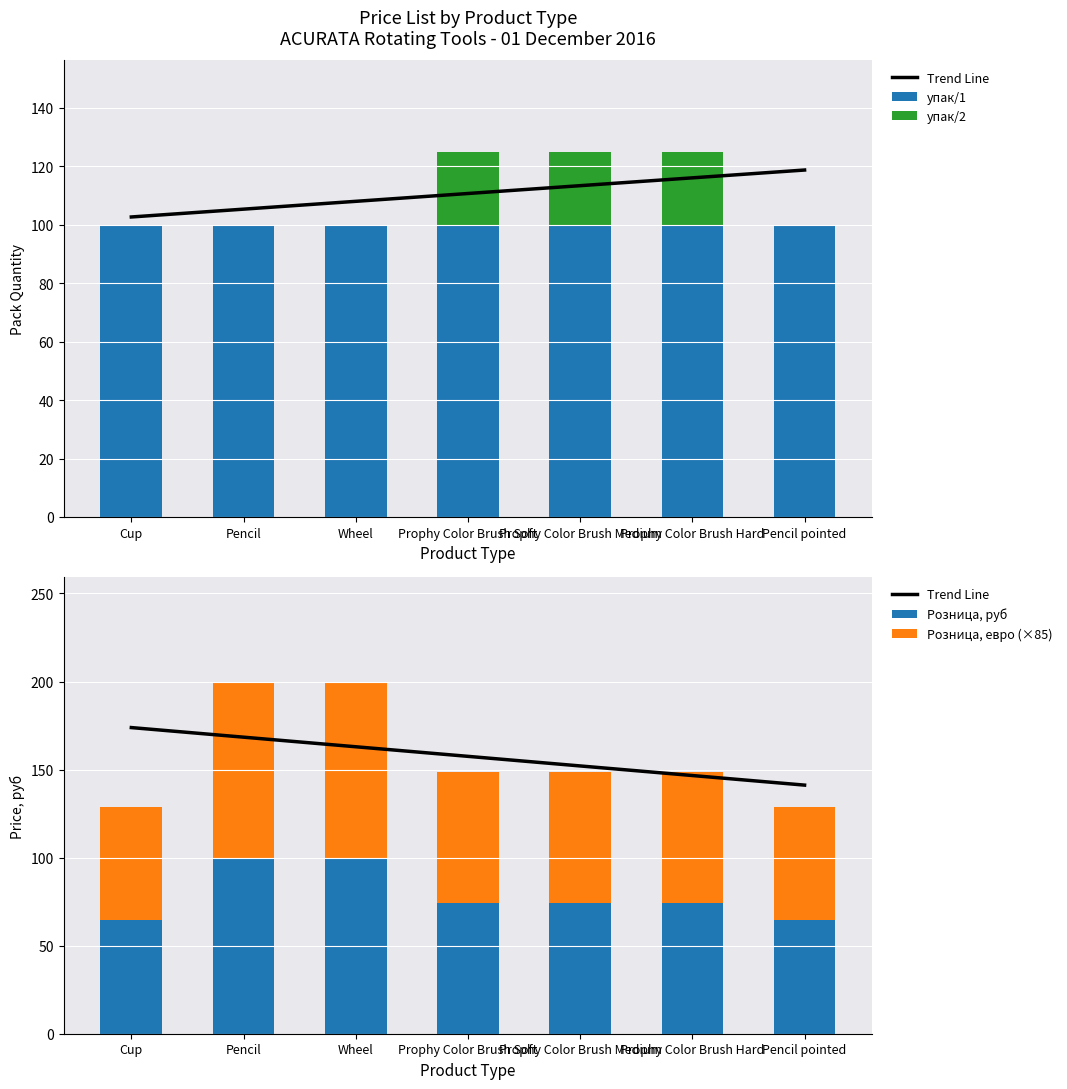

Is it true that Розница, руб equals 64.5 at Cup?

True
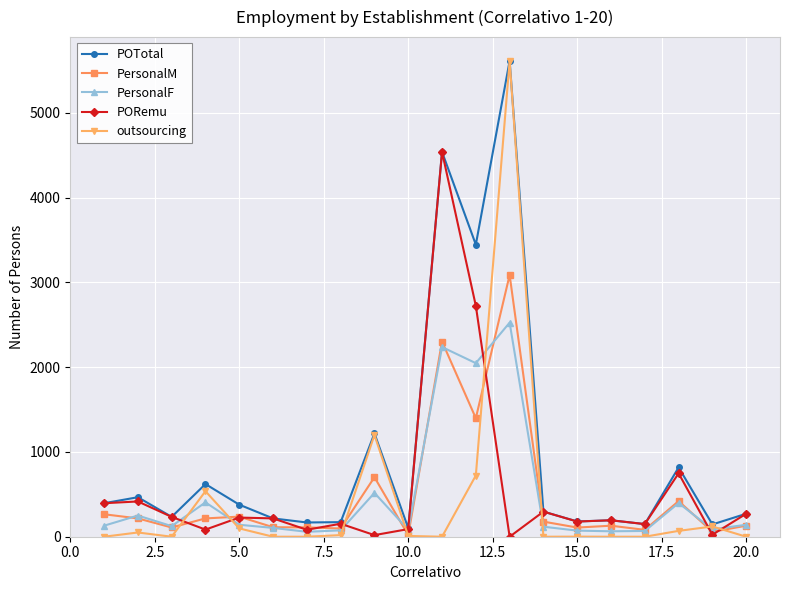

Which series ends up on top after the final intersection of PORemu and outsourcing?

PORemu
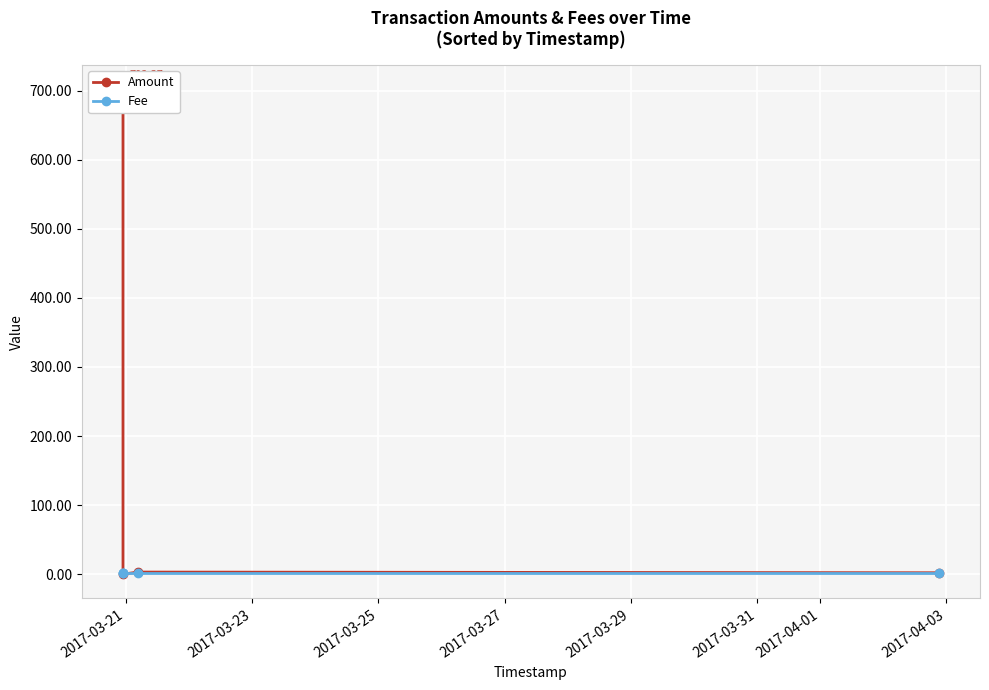

What is the minimum value for Fee?

1.0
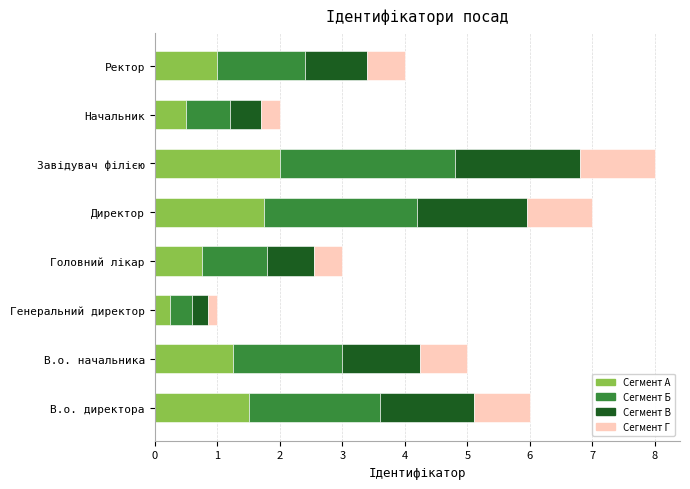

What is the average value of the Сегмент А series?

1.1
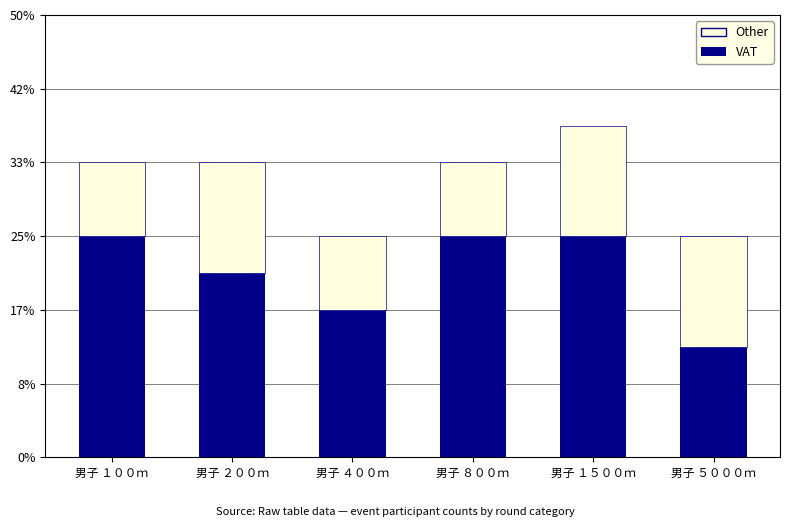

Are the bars horizontal?

No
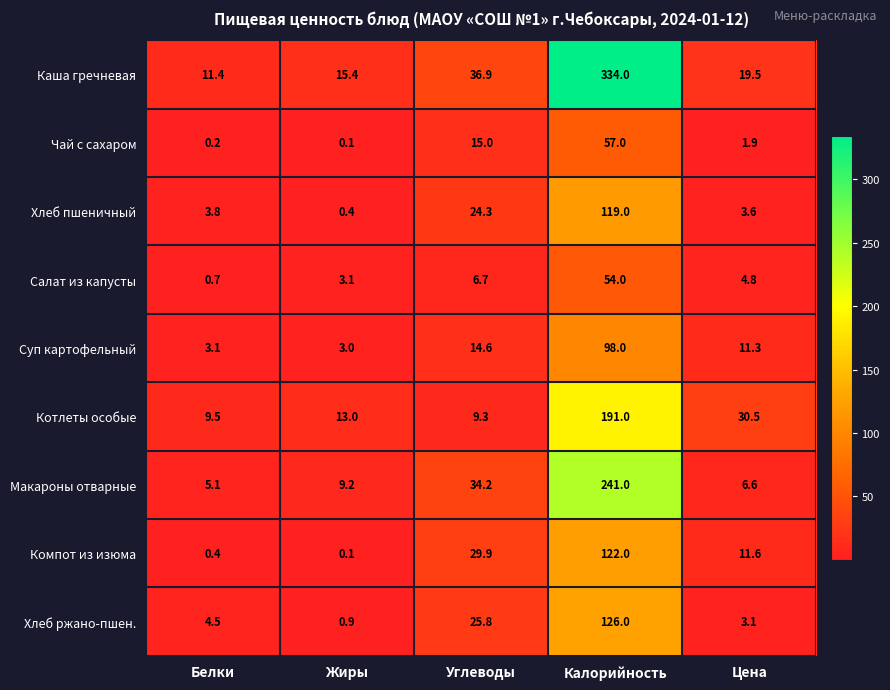

Which category has the lowest value across all series?

Жиры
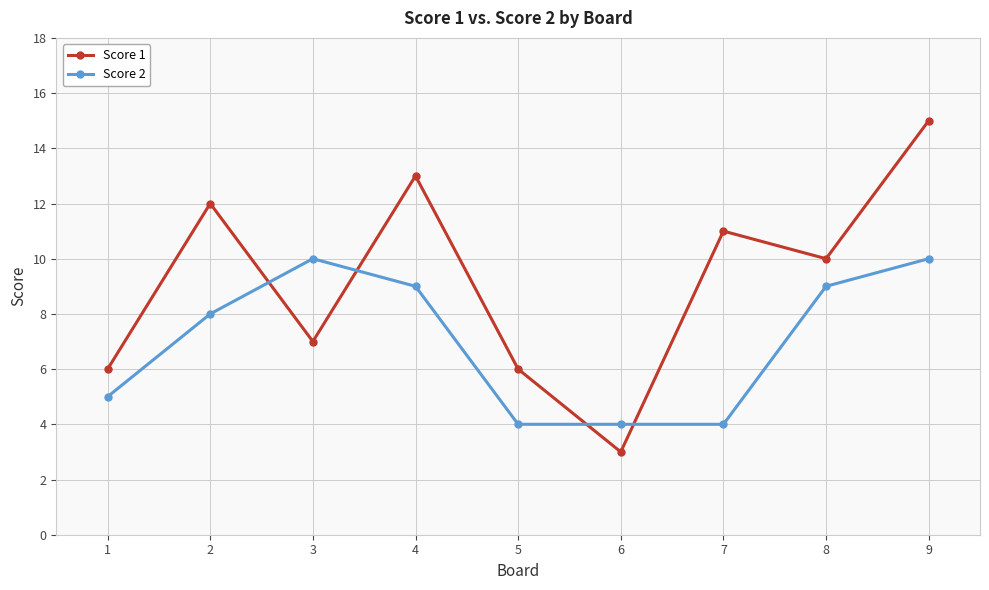

What is the sum of all Score 1 values?

83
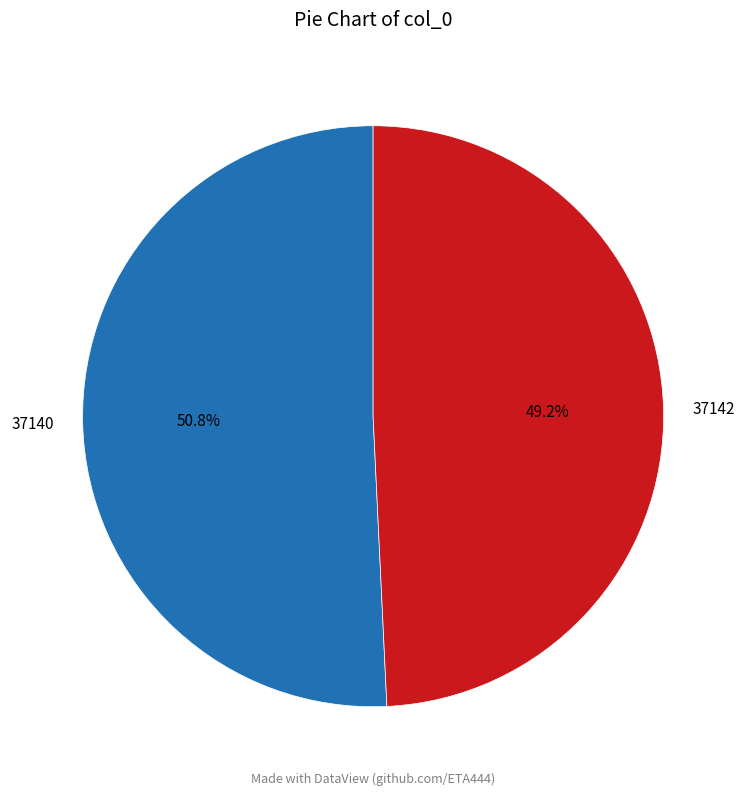

What is the smallest slice in the pie chart?

37142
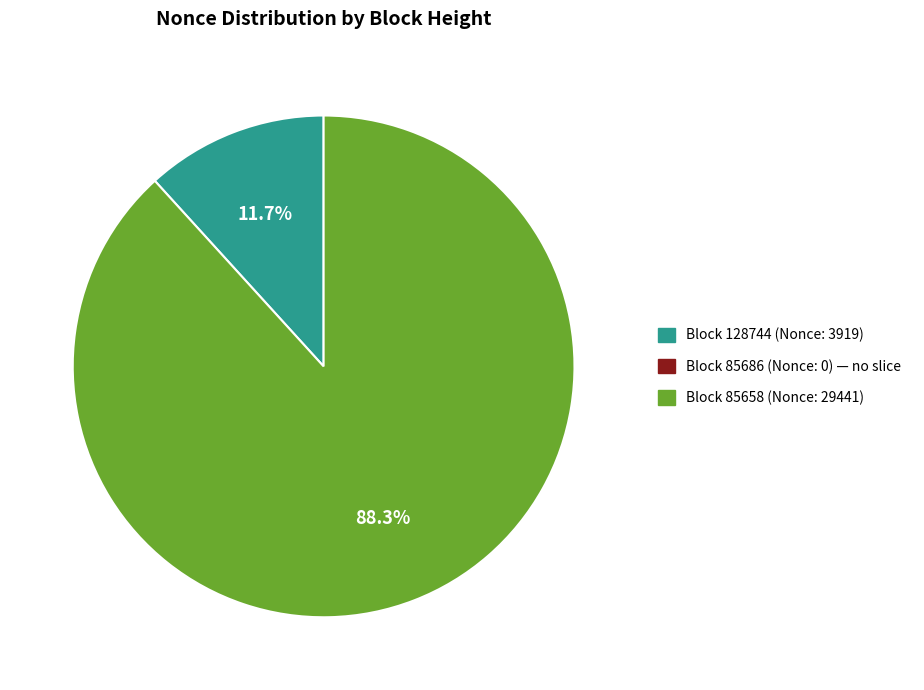

How many slices are in this pie chart?

2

Directions for this task —
Put the lines of the listing above into a numbered list, leaving out blank lines and the picture lines.

Solution for this exercise —
1. Is it true that Розница, руб equals 64.5 at Cup?
2. True
3. Which series ends up on top after the final intersection of PORemu and outsourcing?
4. PORemu
5. What is the minimum value for Fee?
6. 1.0
7. What is the average value of the Сегмент А series?
8. 1.1
9. Are the bars horizontal?
10. No
11. Which category has the lowest value across all series?
12. Жиры
13. What is the sum of all Score 1 values?
14. 83
15. What is the smallest slice in the pie chart?
16. 37142
17. How many slices are in this pie chart?
18. 2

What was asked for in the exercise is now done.